WHAT THE TASK REQUIRES
Give the number of lines in the data that hold the string "schnell". Nothing else is needed.

THE DATA
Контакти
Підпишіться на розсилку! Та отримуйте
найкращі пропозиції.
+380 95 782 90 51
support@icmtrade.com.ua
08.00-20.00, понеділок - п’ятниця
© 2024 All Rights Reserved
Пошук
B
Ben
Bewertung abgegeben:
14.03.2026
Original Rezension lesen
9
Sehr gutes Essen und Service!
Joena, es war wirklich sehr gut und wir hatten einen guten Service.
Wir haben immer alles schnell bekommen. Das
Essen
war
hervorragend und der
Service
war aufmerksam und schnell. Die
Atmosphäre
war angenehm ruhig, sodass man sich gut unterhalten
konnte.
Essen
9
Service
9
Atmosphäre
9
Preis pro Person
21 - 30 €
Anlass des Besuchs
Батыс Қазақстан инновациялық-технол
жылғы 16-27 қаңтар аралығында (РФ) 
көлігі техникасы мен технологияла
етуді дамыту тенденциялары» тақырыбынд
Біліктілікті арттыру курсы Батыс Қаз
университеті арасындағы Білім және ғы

EXPECTED OUTPUT
2